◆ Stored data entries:
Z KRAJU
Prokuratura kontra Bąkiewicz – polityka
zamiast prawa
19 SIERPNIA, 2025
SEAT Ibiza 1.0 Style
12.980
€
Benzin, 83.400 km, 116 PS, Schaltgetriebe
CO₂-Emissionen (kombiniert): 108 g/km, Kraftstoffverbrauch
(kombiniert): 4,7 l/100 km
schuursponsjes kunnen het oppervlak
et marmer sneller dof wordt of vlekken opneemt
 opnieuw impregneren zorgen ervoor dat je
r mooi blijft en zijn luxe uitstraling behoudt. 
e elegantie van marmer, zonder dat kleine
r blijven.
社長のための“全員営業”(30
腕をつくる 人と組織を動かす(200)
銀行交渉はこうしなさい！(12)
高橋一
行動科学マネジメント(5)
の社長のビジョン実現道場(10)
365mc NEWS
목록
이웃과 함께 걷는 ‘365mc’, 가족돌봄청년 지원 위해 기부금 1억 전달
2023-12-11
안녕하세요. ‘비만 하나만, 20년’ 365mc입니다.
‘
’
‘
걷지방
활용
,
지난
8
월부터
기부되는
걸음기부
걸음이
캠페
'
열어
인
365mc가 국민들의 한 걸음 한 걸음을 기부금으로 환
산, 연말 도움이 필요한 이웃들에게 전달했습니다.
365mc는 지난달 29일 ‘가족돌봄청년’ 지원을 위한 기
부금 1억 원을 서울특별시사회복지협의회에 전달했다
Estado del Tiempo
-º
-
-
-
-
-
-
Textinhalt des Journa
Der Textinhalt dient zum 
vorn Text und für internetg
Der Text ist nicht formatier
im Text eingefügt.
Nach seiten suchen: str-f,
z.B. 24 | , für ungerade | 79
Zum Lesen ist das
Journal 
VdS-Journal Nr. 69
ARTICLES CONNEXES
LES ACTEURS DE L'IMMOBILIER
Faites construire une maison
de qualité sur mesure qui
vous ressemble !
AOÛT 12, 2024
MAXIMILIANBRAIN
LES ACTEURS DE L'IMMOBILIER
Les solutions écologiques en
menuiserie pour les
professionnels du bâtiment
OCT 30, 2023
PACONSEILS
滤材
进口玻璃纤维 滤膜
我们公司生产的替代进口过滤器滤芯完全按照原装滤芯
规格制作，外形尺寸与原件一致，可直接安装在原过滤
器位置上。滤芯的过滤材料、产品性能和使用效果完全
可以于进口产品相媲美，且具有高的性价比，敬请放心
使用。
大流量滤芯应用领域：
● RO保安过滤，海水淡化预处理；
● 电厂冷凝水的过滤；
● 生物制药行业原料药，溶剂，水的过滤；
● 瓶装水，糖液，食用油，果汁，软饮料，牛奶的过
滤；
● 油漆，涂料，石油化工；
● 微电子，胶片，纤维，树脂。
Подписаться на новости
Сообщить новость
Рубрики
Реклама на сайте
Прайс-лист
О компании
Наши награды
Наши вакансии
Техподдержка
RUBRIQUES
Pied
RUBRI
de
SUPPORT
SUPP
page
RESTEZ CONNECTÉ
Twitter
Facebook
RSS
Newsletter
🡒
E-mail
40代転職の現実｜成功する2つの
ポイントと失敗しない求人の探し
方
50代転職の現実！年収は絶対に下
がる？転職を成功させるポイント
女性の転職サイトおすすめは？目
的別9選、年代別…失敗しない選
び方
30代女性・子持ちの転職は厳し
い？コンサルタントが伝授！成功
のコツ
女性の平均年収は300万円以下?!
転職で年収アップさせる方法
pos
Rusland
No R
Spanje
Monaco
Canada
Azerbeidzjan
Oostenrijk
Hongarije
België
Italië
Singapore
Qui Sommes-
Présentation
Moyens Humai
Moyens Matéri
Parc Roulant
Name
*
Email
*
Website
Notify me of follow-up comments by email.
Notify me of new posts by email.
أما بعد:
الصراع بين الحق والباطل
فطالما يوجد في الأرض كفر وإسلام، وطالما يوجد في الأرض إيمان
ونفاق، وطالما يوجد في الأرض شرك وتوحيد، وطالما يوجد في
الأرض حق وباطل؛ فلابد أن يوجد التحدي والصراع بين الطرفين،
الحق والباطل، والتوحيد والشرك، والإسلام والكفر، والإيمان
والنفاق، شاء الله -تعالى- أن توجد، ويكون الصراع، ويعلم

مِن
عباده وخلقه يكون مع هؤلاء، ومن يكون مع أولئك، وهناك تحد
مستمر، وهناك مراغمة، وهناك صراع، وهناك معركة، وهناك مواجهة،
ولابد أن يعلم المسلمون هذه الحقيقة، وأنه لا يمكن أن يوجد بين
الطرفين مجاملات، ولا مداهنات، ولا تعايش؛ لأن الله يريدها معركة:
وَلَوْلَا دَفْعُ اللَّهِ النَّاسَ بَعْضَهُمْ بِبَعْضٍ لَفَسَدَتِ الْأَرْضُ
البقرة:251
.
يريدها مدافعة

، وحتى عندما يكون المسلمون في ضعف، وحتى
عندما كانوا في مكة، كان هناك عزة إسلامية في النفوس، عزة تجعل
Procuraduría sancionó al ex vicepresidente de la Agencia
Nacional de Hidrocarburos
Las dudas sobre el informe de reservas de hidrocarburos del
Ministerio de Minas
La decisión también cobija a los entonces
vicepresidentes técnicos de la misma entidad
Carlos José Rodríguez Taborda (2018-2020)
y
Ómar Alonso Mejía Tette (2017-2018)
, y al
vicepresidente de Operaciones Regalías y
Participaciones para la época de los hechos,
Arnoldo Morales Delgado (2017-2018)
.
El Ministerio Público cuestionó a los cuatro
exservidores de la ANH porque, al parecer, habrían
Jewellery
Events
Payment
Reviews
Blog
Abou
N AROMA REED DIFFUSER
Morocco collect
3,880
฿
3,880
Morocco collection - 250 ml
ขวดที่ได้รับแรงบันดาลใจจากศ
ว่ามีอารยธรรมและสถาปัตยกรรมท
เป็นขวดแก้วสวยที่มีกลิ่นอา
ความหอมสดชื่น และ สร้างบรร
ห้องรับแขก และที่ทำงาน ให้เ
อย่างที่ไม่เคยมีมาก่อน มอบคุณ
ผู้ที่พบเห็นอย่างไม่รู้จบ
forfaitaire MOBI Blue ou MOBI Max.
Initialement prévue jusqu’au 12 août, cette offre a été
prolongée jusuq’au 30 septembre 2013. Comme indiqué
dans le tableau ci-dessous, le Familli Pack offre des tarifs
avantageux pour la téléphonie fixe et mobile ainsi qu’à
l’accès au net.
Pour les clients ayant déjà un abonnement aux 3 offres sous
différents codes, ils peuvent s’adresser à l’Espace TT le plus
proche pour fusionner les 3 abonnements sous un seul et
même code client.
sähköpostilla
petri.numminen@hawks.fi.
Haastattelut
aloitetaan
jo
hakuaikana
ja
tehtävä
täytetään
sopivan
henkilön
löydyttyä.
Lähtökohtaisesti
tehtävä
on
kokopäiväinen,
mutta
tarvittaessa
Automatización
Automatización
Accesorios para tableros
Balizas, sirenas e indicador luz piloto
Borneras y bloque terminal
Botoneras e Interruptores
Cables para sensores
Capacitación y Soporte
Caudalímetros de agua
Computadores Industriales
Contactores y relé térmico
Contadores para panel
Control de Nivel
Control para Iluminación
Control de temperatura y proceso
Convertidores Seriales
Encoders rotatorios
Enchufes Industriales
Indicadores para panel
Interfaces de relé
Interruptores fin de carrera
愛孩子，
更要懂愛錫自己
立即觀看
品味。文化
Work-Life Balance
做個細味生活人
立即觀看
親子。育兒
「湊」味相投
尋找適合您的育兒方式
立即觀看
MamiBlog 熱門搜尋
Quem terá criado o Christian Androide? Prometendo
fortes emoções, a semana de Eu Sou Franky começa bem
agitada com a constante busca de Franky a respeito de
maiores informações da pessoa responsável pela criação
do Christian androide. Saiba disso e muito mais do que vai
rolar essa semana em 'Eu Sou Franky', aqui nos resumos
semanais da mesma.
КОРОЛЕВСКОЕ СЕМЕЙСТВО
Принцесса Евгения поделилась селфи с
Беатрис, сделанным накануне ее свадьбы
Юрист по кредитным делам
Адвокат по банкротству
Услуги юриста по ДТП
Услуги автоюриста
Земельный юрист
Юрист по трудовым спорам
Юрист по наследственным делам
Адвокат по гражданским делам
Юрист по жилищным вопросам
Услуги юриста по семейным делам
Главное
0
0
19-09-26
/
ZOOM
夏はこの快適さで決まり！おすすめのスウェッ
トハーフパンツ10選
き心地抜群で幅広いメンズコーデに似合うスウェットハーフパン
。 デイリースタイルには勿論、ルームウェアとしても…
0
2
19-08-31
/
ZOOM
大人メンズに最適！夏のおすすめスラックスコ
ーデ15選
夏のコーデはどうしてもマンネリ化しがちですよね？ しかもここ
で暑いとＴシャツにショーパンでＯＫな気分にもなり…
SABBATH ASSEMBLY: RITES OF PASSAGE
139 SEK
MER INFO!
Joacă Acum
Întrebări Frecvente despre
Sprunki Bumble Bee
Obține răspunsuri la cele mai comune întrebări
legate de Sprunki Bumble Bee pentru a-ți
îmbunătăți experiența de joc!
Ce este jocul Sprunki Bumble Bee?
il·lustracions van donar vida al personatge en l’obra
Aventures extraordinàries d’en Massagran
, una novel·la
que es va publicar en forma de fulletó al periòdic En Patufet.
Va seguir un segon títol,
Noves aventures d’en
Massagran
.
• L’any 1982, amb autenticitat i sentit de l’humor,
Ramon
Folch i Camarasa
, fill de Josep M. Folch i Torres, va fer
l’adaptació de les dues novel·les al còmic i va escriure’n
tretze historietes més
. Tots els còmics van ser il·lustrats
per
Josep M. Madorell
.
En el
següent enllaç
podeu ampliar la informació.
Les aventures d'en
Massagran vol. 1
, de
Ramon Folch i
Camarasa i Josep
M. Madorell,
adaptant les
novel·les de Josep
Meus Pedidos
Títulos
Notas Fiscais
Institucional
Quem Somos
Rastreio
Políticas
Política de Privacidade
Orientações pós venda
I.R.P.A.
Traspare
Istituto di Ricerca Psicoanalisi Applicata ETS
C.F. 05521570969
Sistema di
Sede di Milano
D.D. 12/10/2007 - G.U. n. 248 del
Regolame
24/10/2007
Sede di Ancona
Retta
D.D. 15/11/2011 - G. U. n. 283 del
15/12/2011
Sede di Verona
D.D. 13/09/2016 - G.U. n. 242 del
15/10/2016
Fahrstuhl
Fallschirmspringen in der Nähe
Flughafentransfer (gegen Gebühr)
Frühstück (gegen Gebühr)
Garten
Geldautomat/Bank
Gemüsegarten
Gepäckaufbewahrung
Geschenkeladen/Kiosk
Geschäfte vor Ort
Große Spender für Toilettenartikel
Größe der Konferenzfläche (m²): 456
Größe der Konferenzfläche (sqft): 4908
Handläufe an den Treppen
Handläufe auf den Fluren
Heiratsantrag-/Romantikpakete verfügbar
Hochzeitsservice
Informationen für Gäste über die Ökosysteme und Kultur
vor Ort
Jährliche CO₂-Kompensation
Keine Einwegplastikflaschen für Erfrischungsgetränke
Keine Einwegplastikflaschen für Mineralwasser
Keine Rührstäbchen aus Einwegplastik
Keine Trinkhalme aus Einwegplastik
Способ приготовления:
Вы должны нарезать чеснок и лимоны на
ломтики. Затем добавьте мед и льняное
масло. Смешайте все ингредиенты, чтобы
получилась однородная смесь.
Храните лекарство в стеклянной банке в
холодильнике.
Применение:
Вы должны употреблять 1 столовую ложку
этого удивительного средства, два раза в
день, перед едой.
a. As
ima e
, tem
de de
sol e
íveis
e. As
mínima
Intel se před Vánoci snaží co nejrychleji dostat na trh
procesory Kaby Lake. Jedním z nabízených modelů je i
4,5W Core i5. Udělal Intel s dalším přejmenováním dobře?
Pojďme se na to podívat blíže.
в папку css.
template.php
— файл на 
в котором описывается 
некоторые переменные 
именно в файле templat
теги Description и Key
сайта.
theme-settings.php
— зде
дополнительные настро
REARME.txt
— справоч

◆ TASK TO CARRY OUT:
The word to look for is "وهناك"; copy out every line of the entries that holds it.

◆ EXERCISE SOLUTION:
عباده وخلقه يكون مع هؤلاء، ومن يكون مع أولئك، وهناك تحد
مستمر، وهناك مراغمة، وهناك صراع، وهناك معركة، وهناك مواجهة،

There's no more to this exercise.